Can you run the cuda samples properly? It seems like the segfault comes from inside the cuda library itself…

ironmanaudi_leon · February 11, 2020, 2:29am

Hi, Alban, thanks for the quick response.
Well, I am not available for running the samples, but I will try to connect someone who has the permission, so I’ll let u know as soon as the results come out.

ironmanaudi_leon · February 11, 2020, 3:40am

There is only one sample i can run, and it seems like the problem is not with CUDA.

ykzhang@qdgx1-DGX-Station:/usr/local/cuda/samples/1_Utilities/bandwidthTest$ ./bandwidthTest
[CUDA Bandwidth Test] - Starting...
Running on...

 Device 0: Tesla V100-DGXS-32GB
 Quick Mode

 Host to Device Bandwidth, 1 Device(s)
 PINNED Memory Transfers
   Transfer Size (Bytes)	Bandwidth(MB/s)
   33554432			11652.6

 Device to Host Bandwidth, 1 Device(s)
 PINNED Memory Transfers
   Transfer Size (Bytes)	Bandwidth(MB/s)
   33554432			12856.7

 Device to Device Bandwidth, 1 Device(s)
 PINNED Memory Transfers
   Transfer Size (Bytes)	Bandwidth(MB/s)
   33554432			725258.7

Result = PASS

NOTE: The CUDA Samples are not meant for performance measurements.
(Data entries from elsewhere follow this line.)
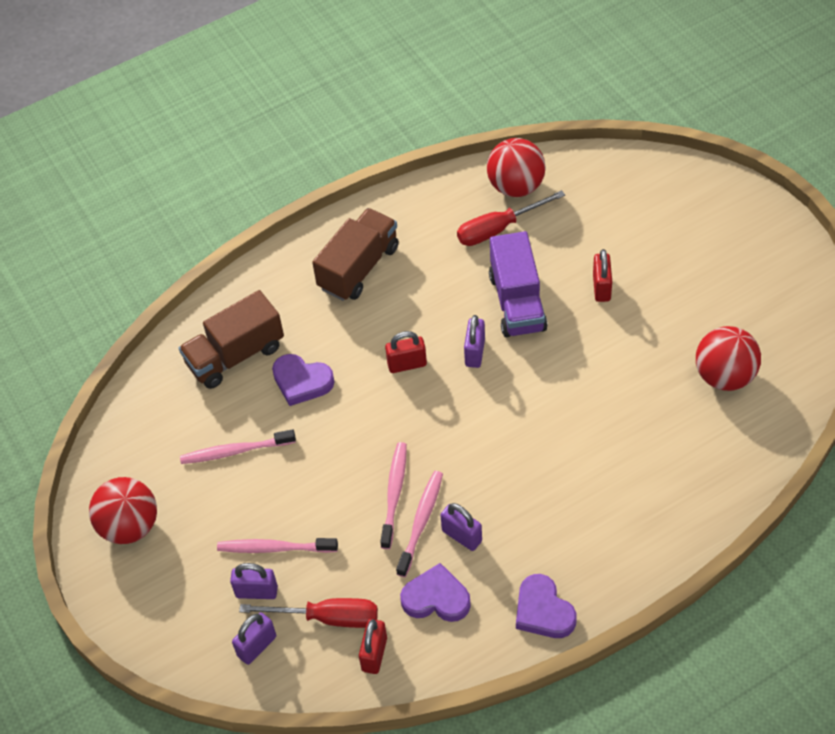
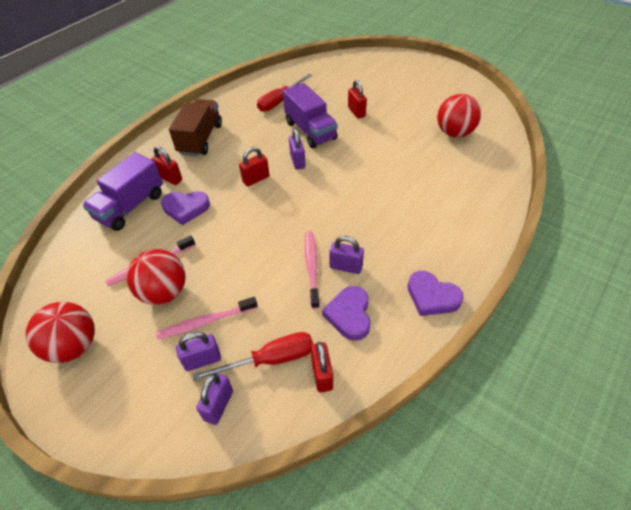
camera: 25 degrees left, 5 degrees down
brown truck [179,290,284,389] -> purple truck [83,152,163,231]
pink toothbrush [380,442,407,549] -> none
purple heart [400,563,471,622] -> purple heart turned 75 degrees counterclockwise [322,286,371,341]
red ball [487,138,546,197] -> red ball moved to [127,249,185,305]
none -> red padlock [151,146,182,185]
Results may vary when GPU Boost is enabled.

ironmanaudi_leon · February 11, 2020, 3:46am

After a reboot, everything’s fun…

albanD · February 11, 2020, 2:31pm

Must have been a bad state on the side of cuda. The environment script run cuda.is_available() as well and seem to run properly.
Happy this is solved.